Thermoluminescent dosimeters are passive detectors. After irradiation, a controlled heating cycle releases stored energy as light. The measured signal is used to estimate dose through a calibrated readout process. This makes the element, holder, reader, annealing procedure and calibration method parts of one dosimetry system.

1. Define the monitoring objective

Start by identifying the quantity and use case. Personal whole-body monitoring, extremity monitoring, workplace monitoring and environmental monitoring are not interchangeable. IEC 62387:2020 distinguishes quantities such as Hp(10), Hp(3), Hp(0.07), H*(10), H'(3) and H'(0.07) for photon and beta radiation monitoring systems.

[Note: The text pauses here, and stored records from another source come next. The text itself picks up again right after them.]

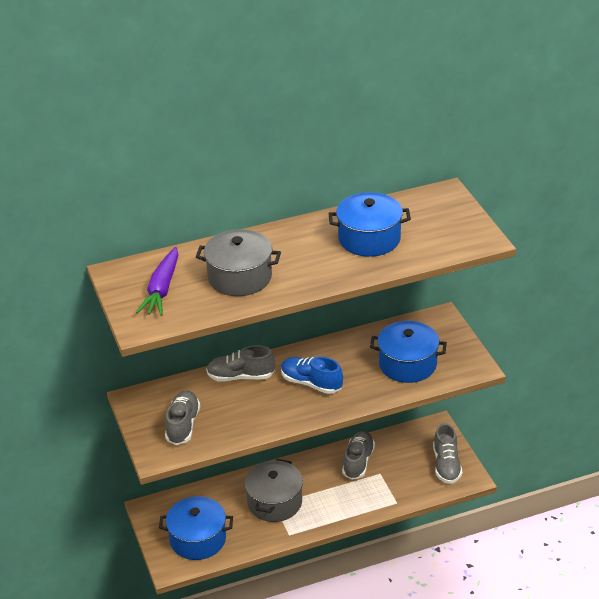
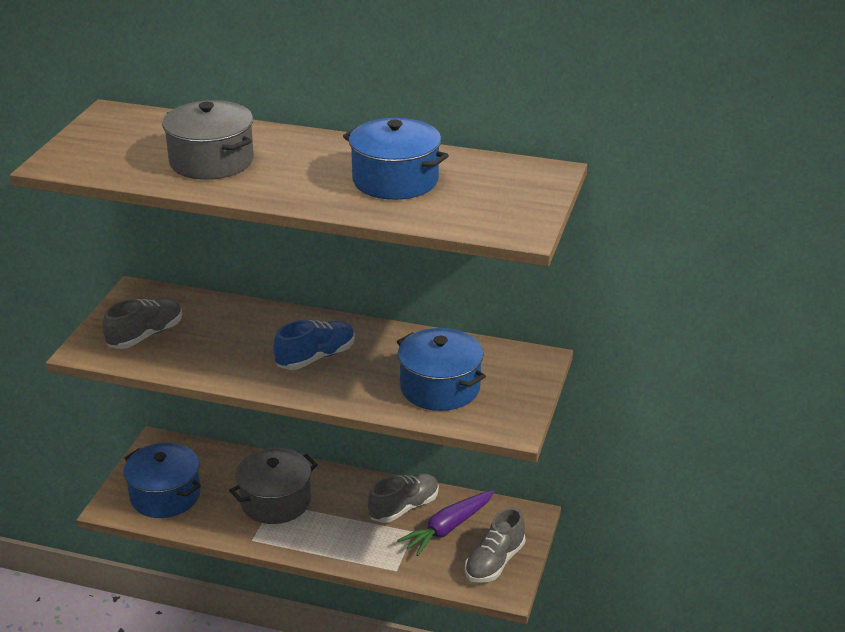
camera: 35 degrees right, 5 degrees down
purple carrot [136,247,178,316] -> purple carrot moved to [397,490,494,556]
grey shoe [206,345,275,382] -> none
blue shoe [281,357,343,394] -> blue shoe turned 75 degrees clockwise [273,320,355,370]

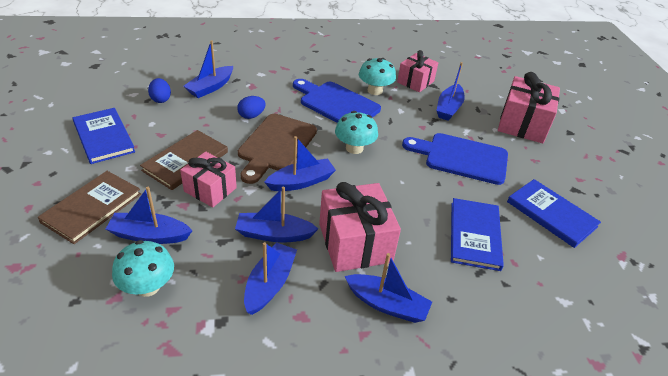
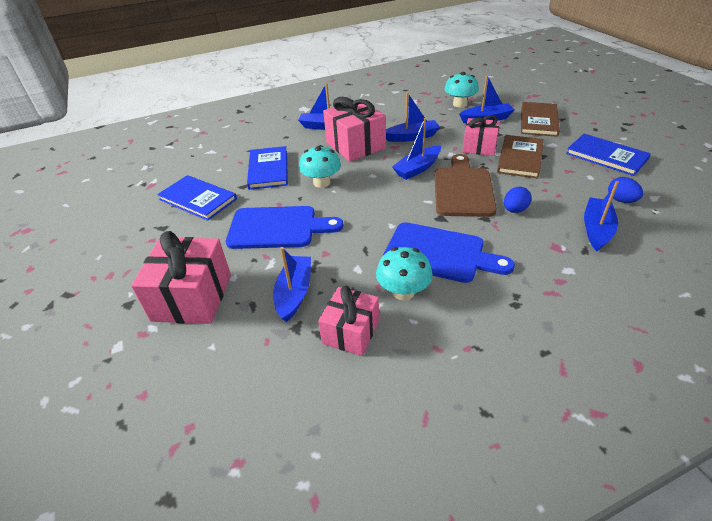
camera: 170 degrees right, 0 degrees up
blue boat [244,242,297,315] -> none
turquoise mushroom [335,111,378,154] -> turquoise mushroom moved to [299,145,341,188]

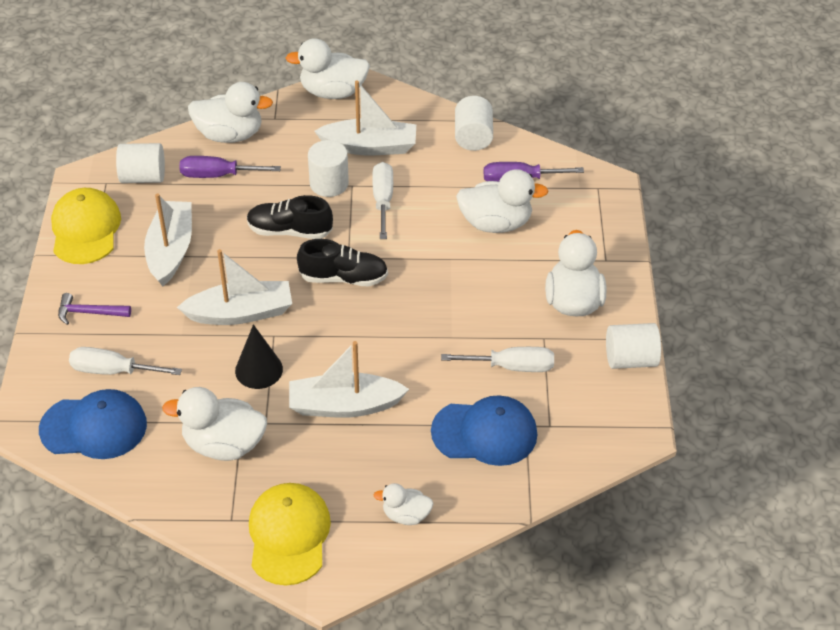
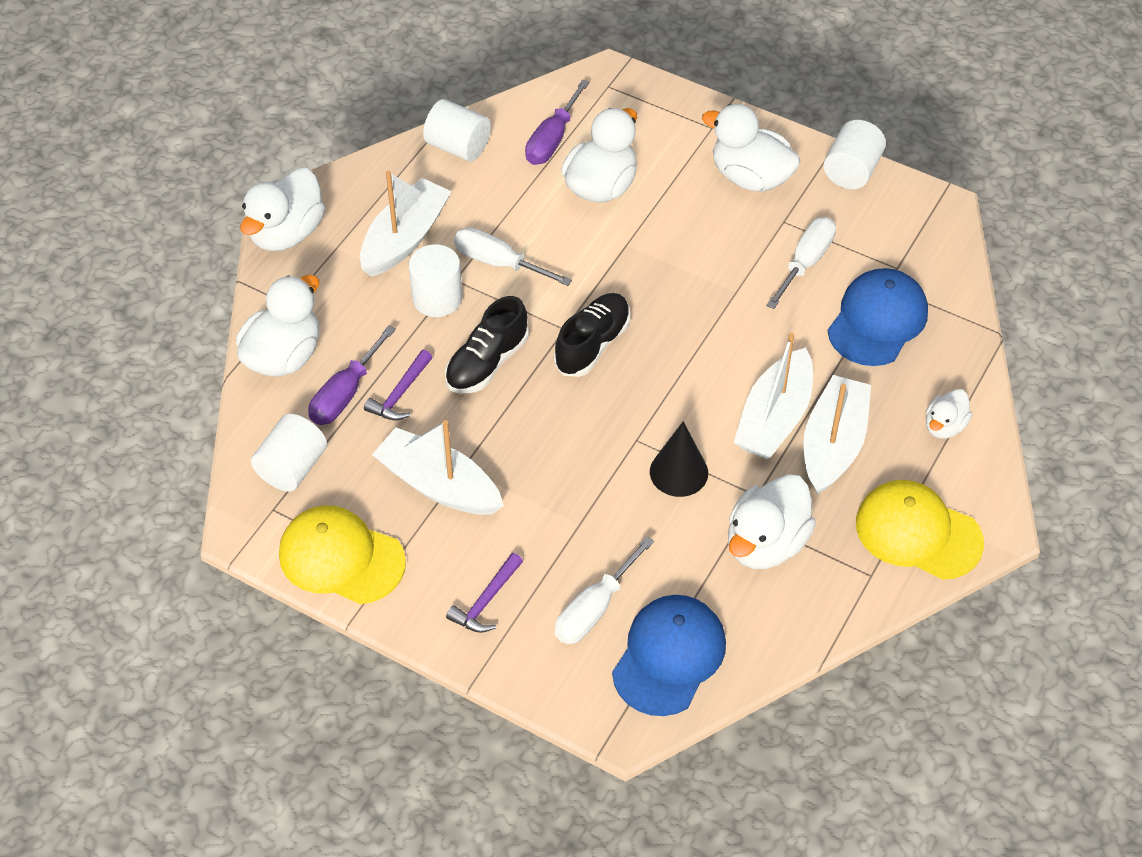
camera: 60 degrees left, 5 degrees up
white boat [177,249,292,325] -> white boat moved to [804,375,871,495]
none -> purple hammer [364,350,433,421]

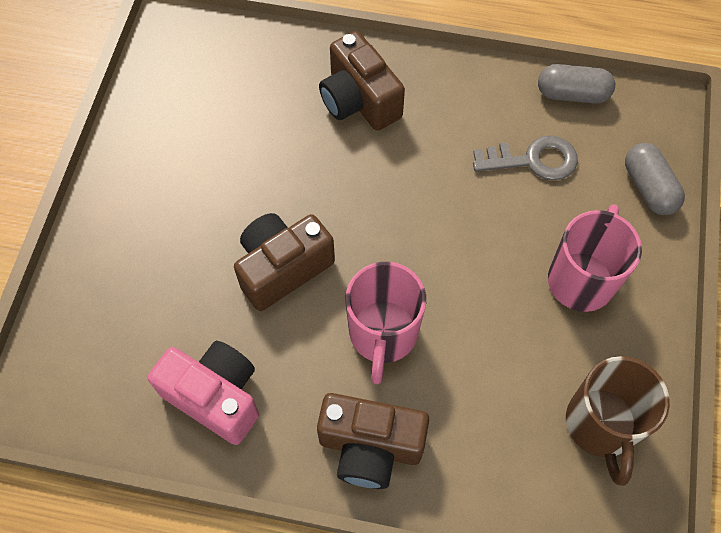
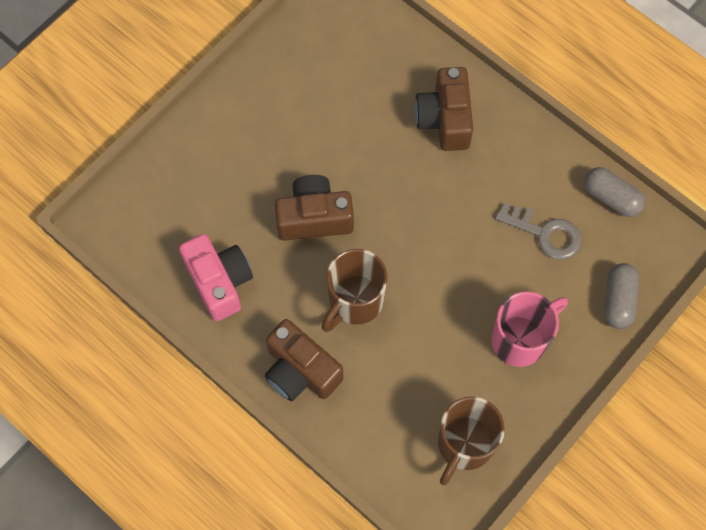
camera: 30 degrees right, 5 degrees up
pink mug [345,262,426,384] -> brown mug [322,249,388,332]

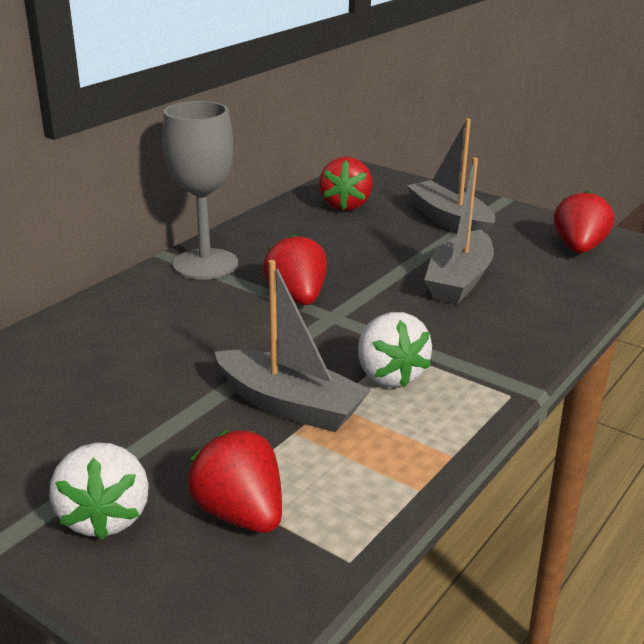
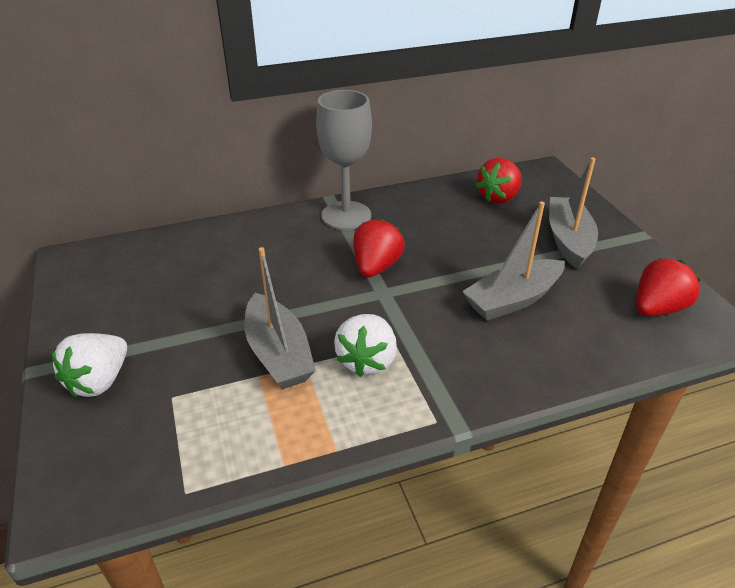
camera: 35 degrees right, 10 degrees up
red strawberry [188,430,282,533] -> none

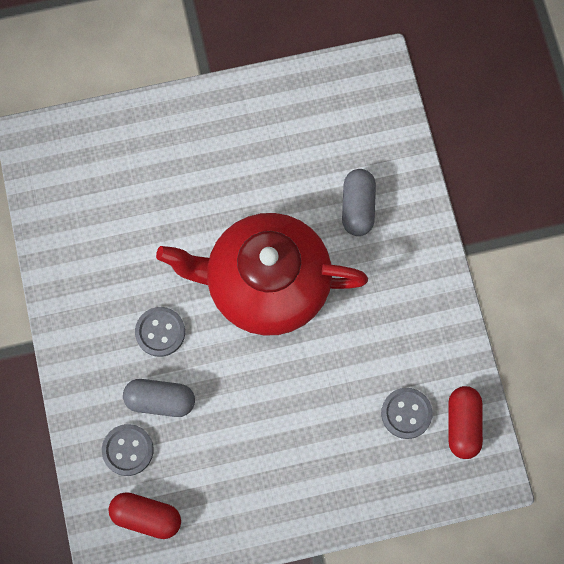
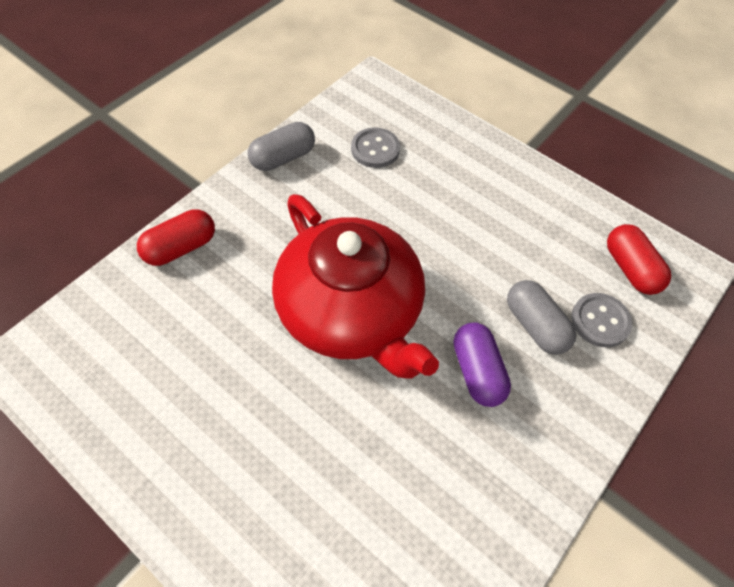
camera: 130 degrees left, 15 degrees down
grey button [135,307,185,357] -> purple capsule [454,322,511,407]
grey capsule [342,169,376,236] -> grey capsule moved to [248,122,315,171]
red capsule [448,386,483,459] -> red capsule moved to [137,209,215,266]

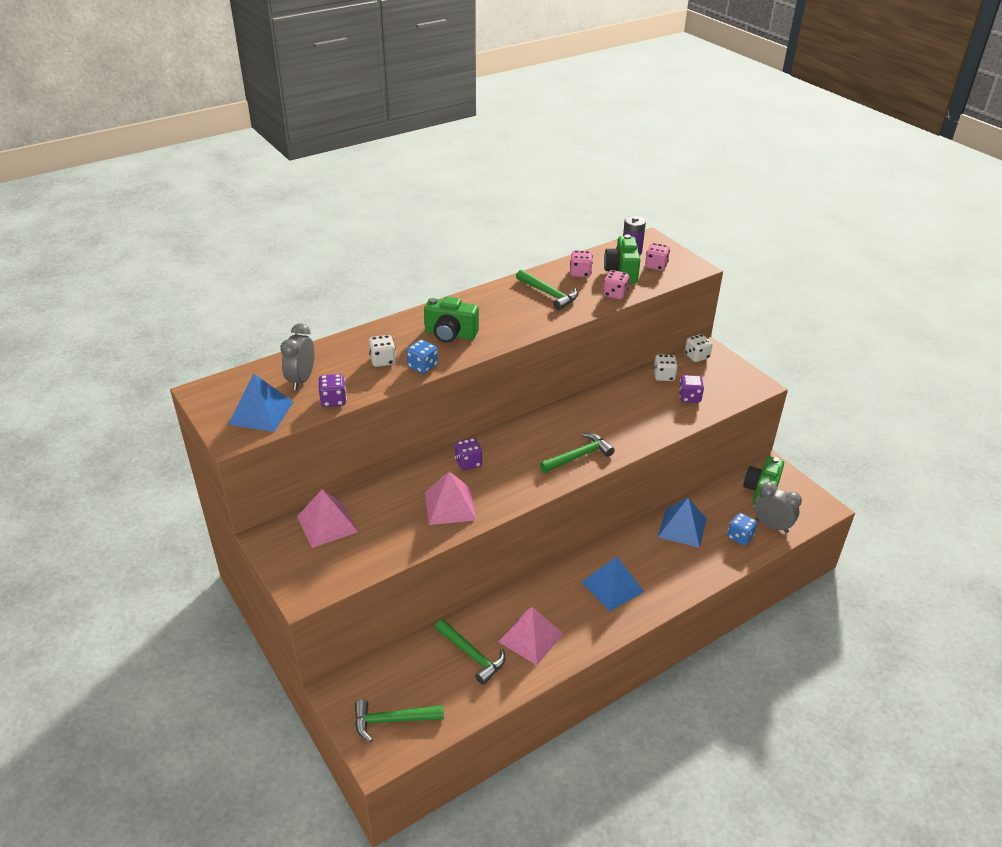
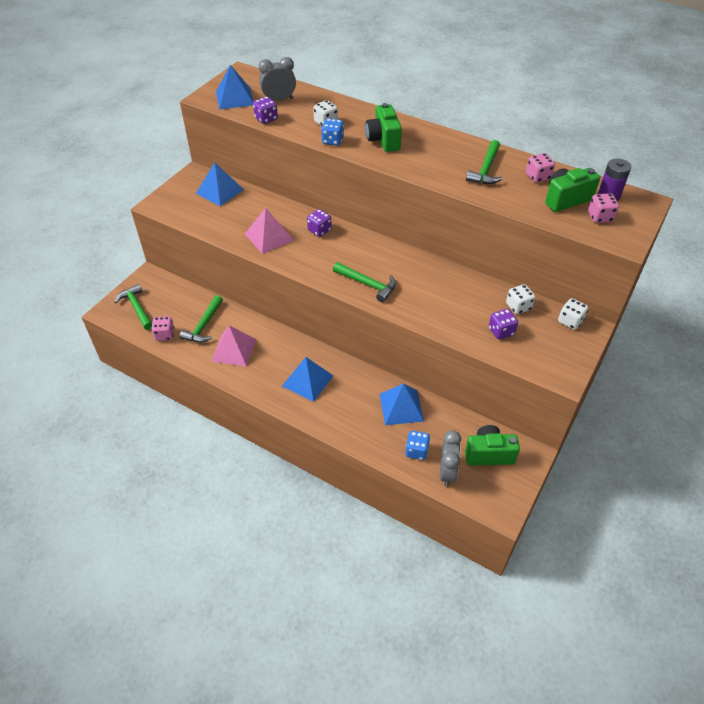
camera: 65 degrees right, 10 degrees up
pink pyramid [297,489,358,548] -> blue pyramid [196,163,244,206]
pink dice [603,270,629,299] -> pink dice moved to [151,316,175,341]

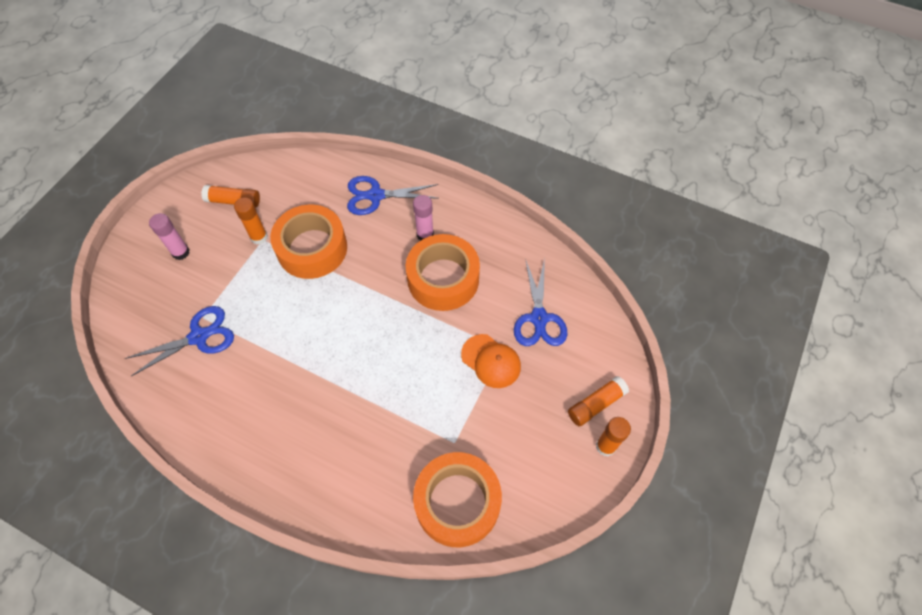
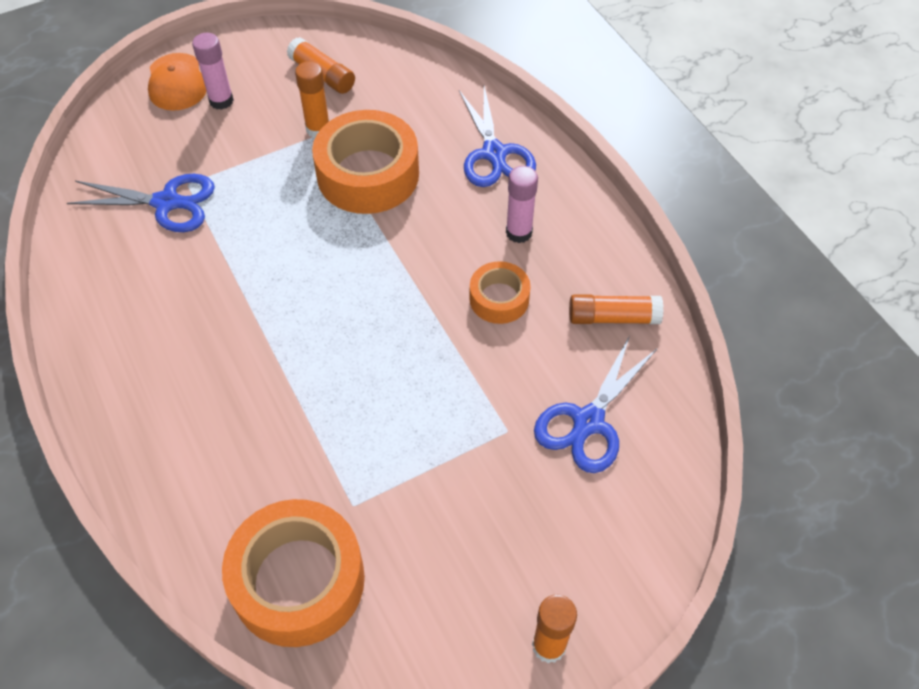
camera: 35 degrees right, 5 degrees down
blue scissors [347,176,438,215] -> blue scissors turned 135 degrees counterclockwise [459,86,536,187]
orange tape [406,234,480,311] -> orange tape [469,261,531,324], size x0.54
orange cap [461,334,521,388] -> orange cap moved to [148,53,207,111]
orange glue stick [568,376,629,426] -> orange glue stick moved to [569,294,664,324]

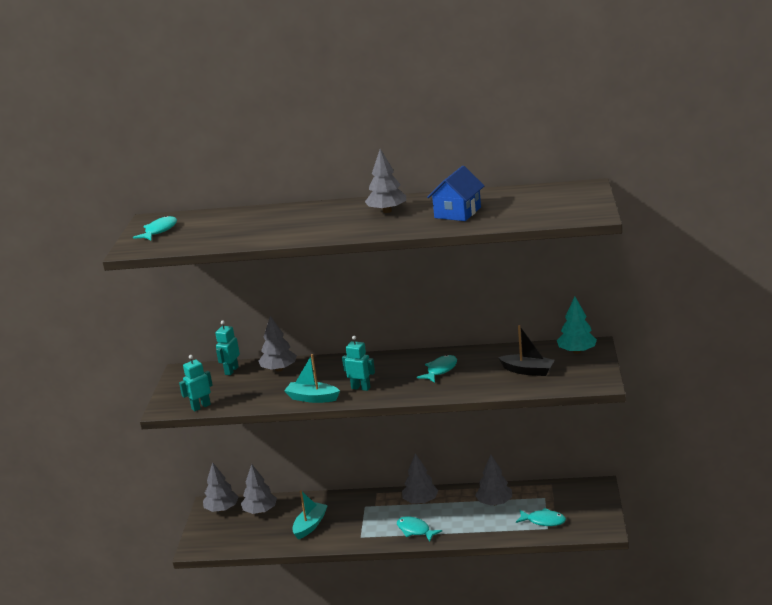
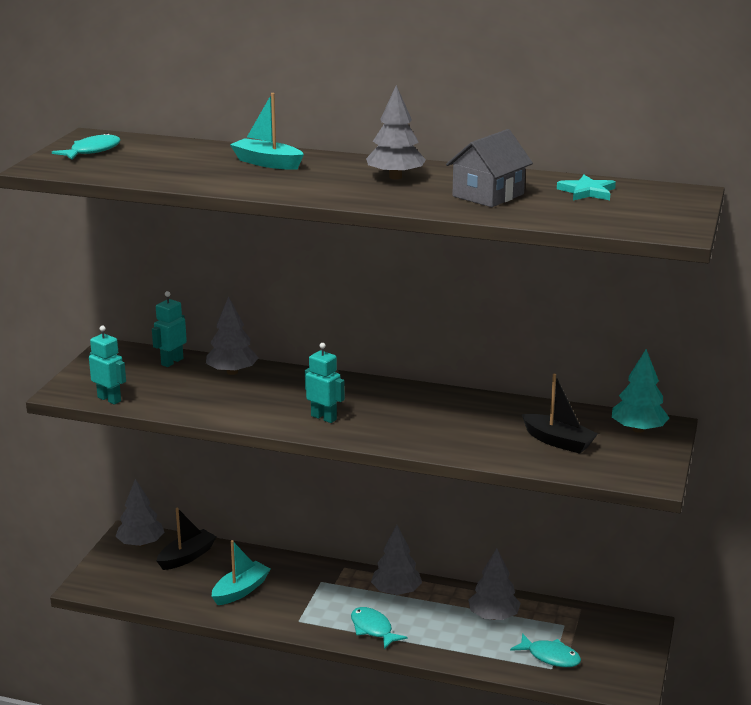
camera: 10 degrees right, 0 degrees up
turquoise robot [179,355,213,411] -> turquoise robot turned 60 degrees clockwise [89,326,126,405]
grey tree [241,464,277,514] -> black boat [157,507,217,570]
turquoise boat [284,354,340,403] -> turquoise boat moved to [230,93,304,170]
turquoise fish [417,355,457,383] -> none
blue house [427,166,484,221] -> grey house [446,129,533,207]
none -> turquoise star [557,175,616,201]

2. Match the element to the radiation field

LiF:Mg,Ti

LiF:Mg,Ti is a well-established thermoluminescent material. It is widely used where a robust, familiar material and established laboratory procedures are important.

LiF:Mg,Cu,P

LiF:Mg,Cu,P is valued for high sensitivity and near tissue equivalence. Its response characteristics and heat-treatment requirements still need to be validated with the intended reader and annealing process.

6Li-enriched LiF

Where neutron response is required, lithium isotope composition matters. A dedicated neutron dosimetry design should be evaluated as a complete system. ISO 21909-1:2021 describes performance and test requirements for passive neutron personal dosimetry systems.

3. Evaluate the dose and energy ranges

Ask the supplier for the applicable dose range, element dimensions, batch information and available technical data. Energy dependence is important: different LiF materials can show different responses as photon energy changes. For a new application, laboratory irradiation tests should cover the relevant radiation qualities and dose levels.

4. Confirm reader and process compatibility

Practical recommendation: do not select a TLD element solely because it has higher nominal sensitivity. Choose the element that performs consistently within your complete, validated dosimetry system.